→ TEXTO MOSTRADO
----------
El presidente Trump ha ofendido a nuestros migrantes y al pueblo salvadoreño en general. La primera reacción suele ser el grito, bien sea insultante como respuesta al insulto o simplemente defendiendo los valores de los salvadoreños y mostrando el sano orgullo de serlo. La reacción es natural, pero con demasiada frecuencia se queda solo en eso. Y como lo más grave no son las palabras de Trump, sino sus decisiones, podemos quedarnos estancados a la hora de pensar qué hacer. Lo más grave es su negativa a renovar el TPS a casi 200 mil salvadoreños y sugerir, aunque sea tácitamente, una deportación masiva. Ante ello, para ayudar a clarificar ideas, cuatro propuestas.
La primera es muy simple. Todos sabemos que, generalmente, las deportaciones masivas han dado origen a verdaderos desastres humanitarios. En ese sentido, la respuesta prioritaria es insistir y trabajar de todas las formas posibles para que se les otorgue la residencia permanente en Estados Unidos a quienes llevan allí tantos años trabajando, pagando impuestos, teniendo propiedades e incluso empresas, y con hijos nacidos en el país del norte. Los salvadoreños tenemos amigos, parientes, colegas profesionales y religiosos en Estados Unidos. Es hora de movilizar amigos y personas solidarias y de buena voluntad en favor de la residencia definitiva de nuestros hermanos. Se trata de defender un derecho básico de toda persona a fijar su residencia colaborativamente en donde pueda asegurar su futuro. Derecho al que corresponde el deber moral y ético de la hospitalidad y del apoyo al peregrino.
----------
→ ÍTEMS MOSTRADOS
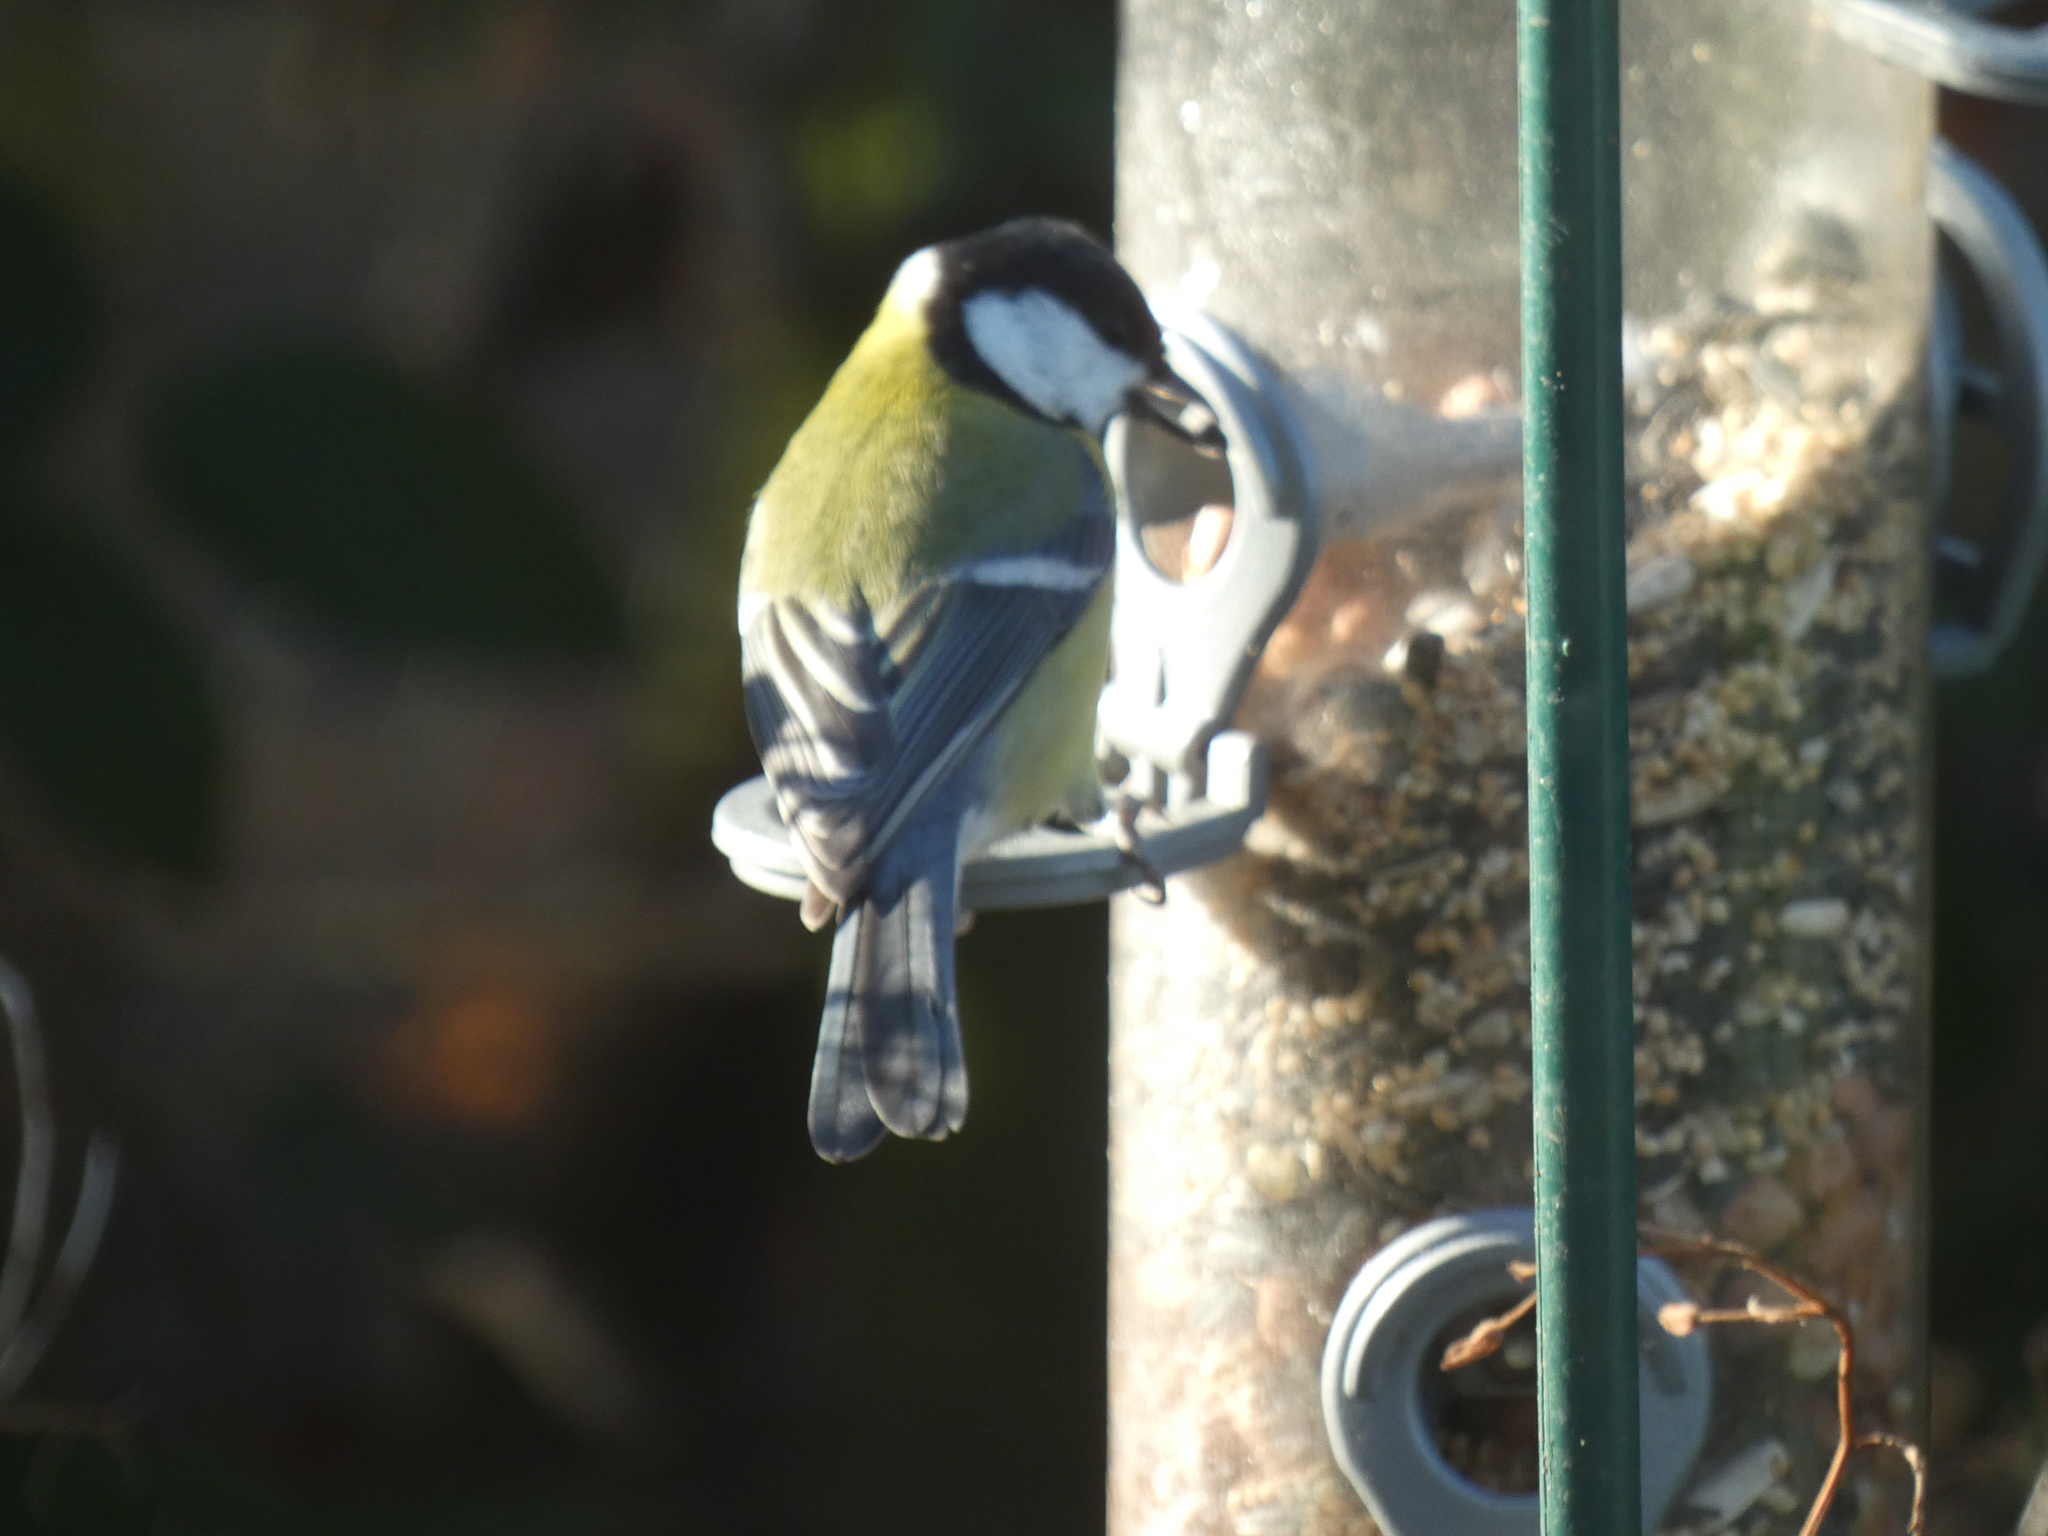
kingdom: Animalia
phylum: Chordata
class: Aves
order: Passeriformes
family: Paridae
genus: Parus
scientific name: Parus major
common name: Great tit
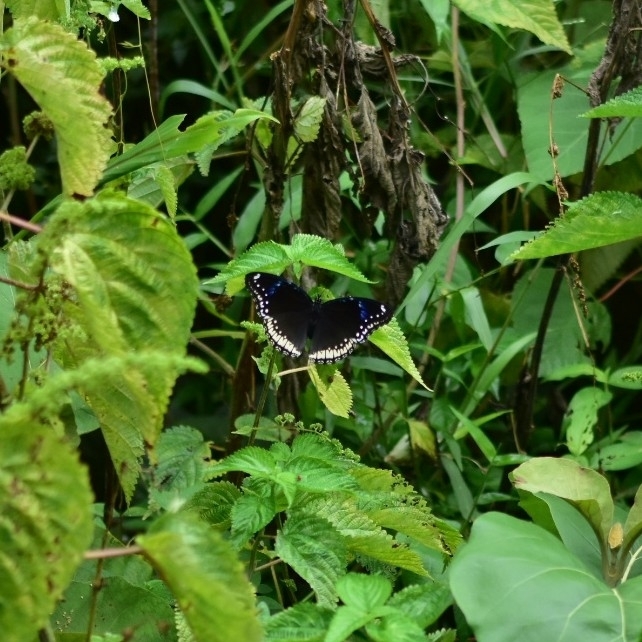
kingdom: Animalia
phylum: Arthropoda
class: Insecta
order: Lepidoptera
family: Nymphalidae
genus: Hypolimnas
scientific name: Hypolimnas bolina
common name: Great eggfly
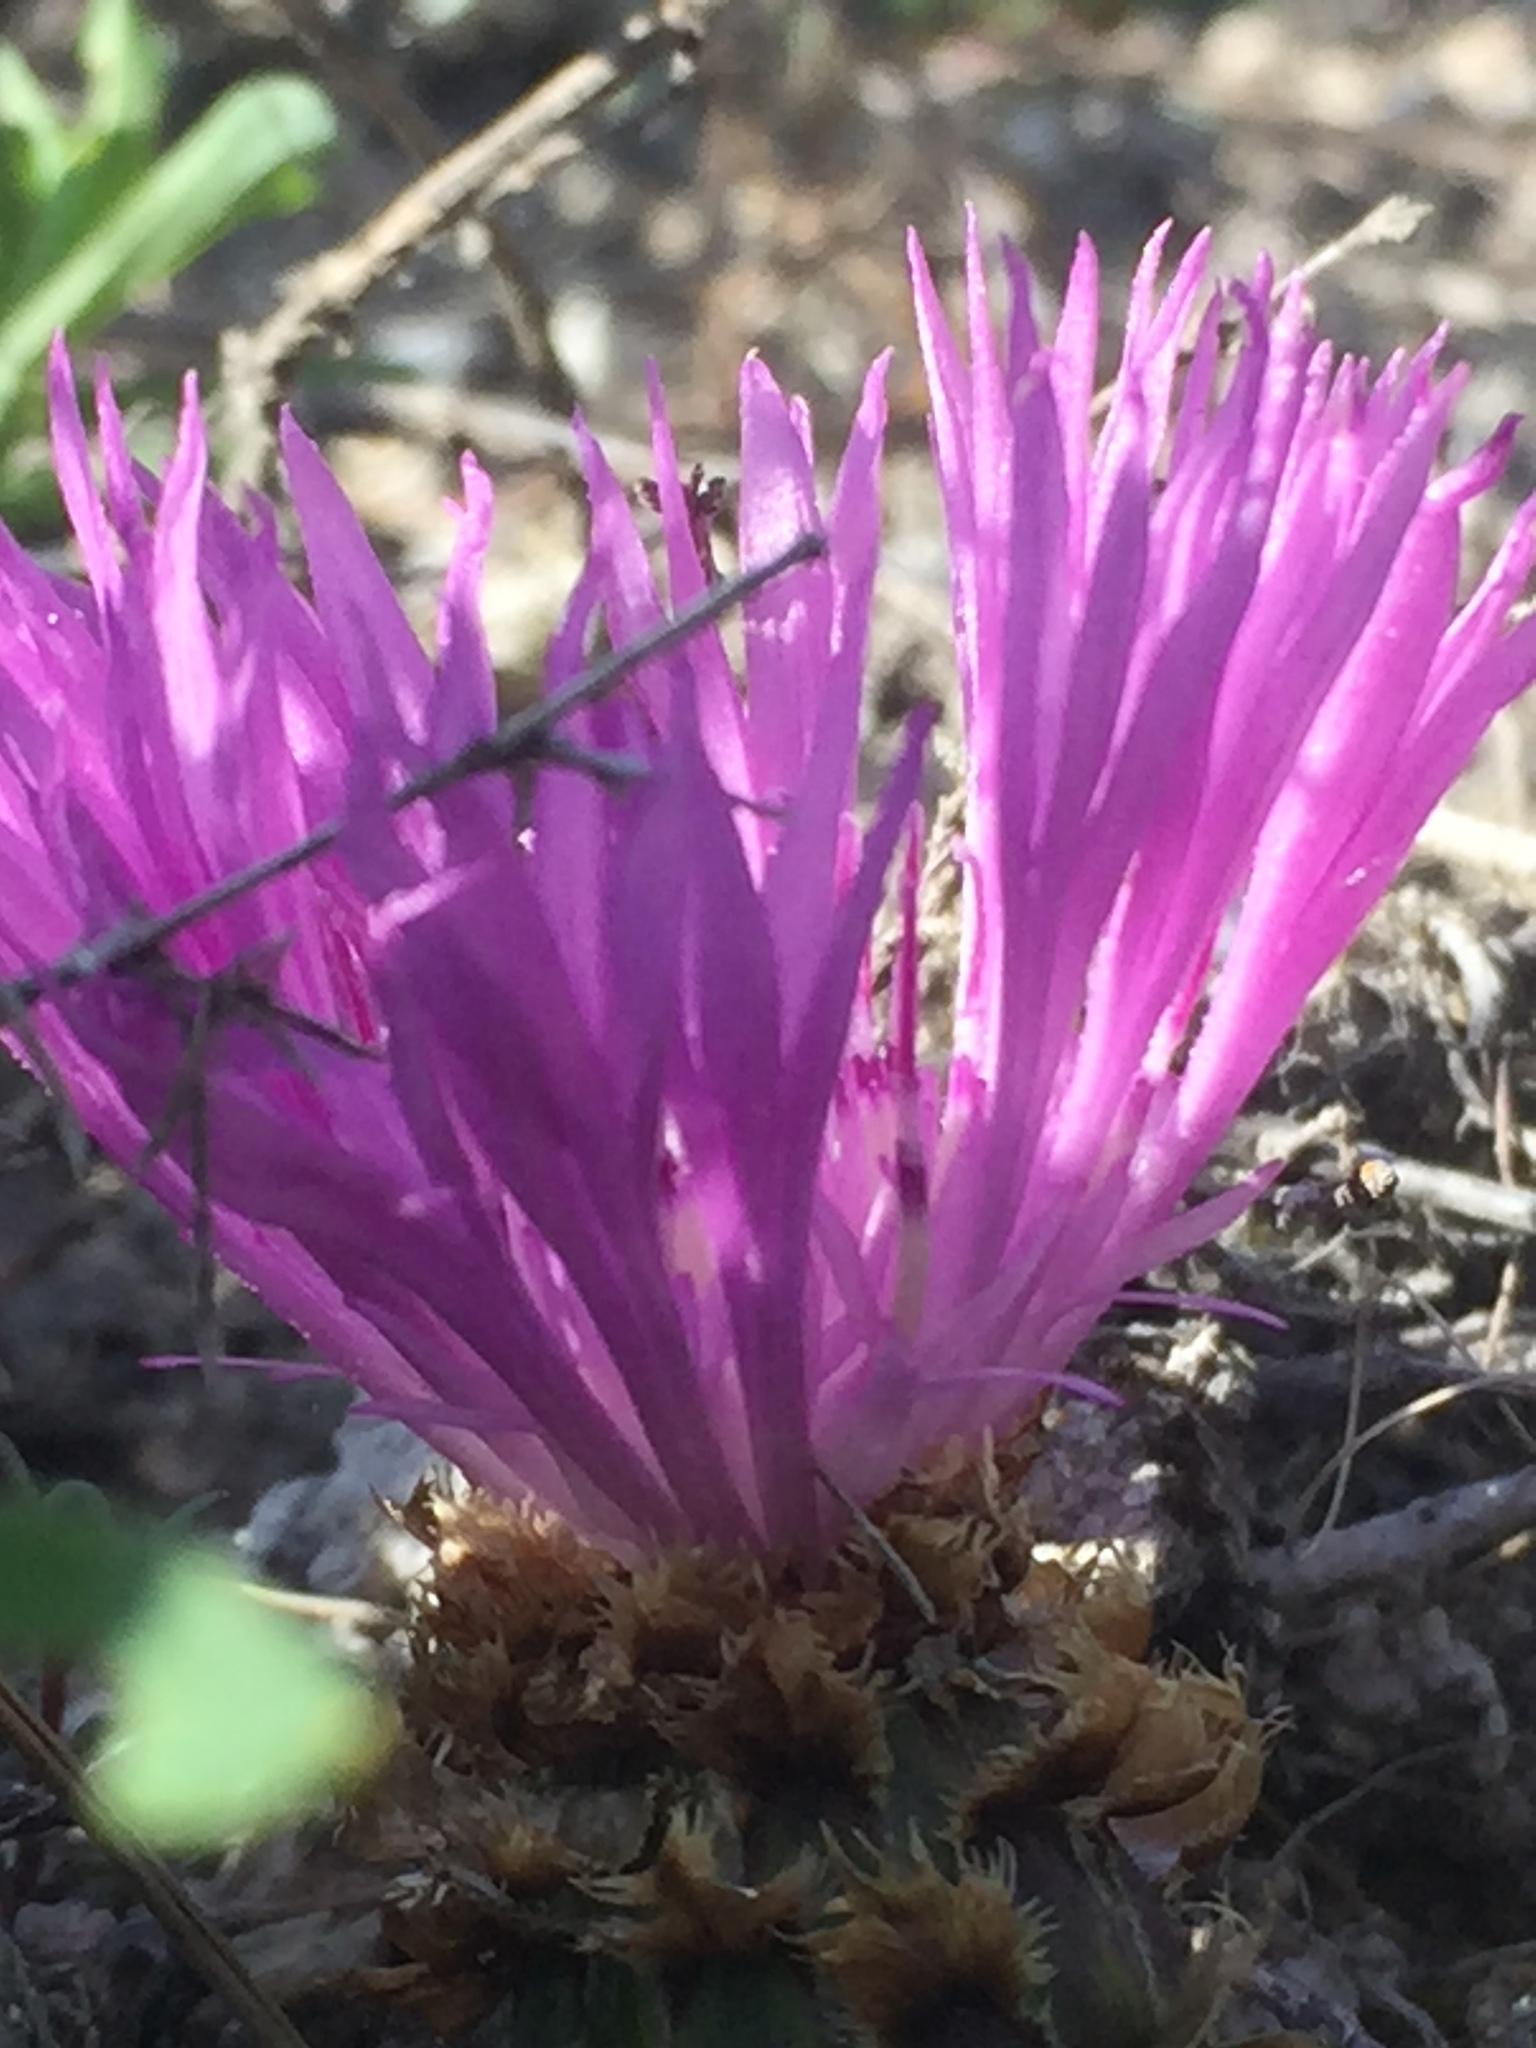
----------
→ CONJUNTO DE TAREAS
(a) Enumera las circunstancias que el texto sobre el TPS atribuye a las personas a quienes propone otorgar la residencia permanente en Estados Unidos.
(b) Transcribe del texto sobre el TPS todo lo que va desde "La primera es" hasta "apoyo al peregrino.".
(c) Responde a estas preguntas sobre el texto sobre el TPS:
(i) ¿A cuántos salvadoreños afecta la negativa a renovar el TPS?
(ii) ¿A qué han dado origen generalmente las deportaciones masivas?
(iii) ¿Qué deber corresponde al derecho de toda persona a fijar su residencia donde pueda asegurar su futuro?
Los ítems no guardan ninguna relación con el texto sobre el TPS.

→ RESPUESTAS POR TAREA
(a)
- Llevan allí tantos años trabajando.
- Pagan impuestos.
- Tienen propiedades e incluso empresas.
- Tienen hijos nacidos en el país del norte.

(b)
La primera es muy simple. Todos sabemos que, generalmente, las deportaciones masivas han dado origen a verdaderos desastres humanitarios. En ese sentido, la respuesta prioritaria es insistir y trabajar de todas las formas posibles para que se les otorgue la residencia permanente en Estados Unidos a quienes llevan allí tantos años trabajando, pagando impuestos, teniendo propiedades e incluso empresas, y con hijos nacidos en el país del norte. Los salvadoreños tenemos amigos, parientes, colegas profesionales y religiosos en Estados Unidos. Es hora de movilizar amigos y personas solidarias y de buena voluntad en favor de la residencia definitiva de nuestros hermanos. Se trata de defender un derecho básico de toda persona a fijar su residencia colaborativamente en donde pueda asegurar su futuro. Derecho al que corresponde el deber moral y ético de la hospitalidad y del apoyo al peregrino.

(c)
(i) A casi 200 mil salvadoreños.
(ii) A verdaderos desastres humanitarios.
(iii) El deber moral y ético de la hospitalidad y del apoyo al peregrino.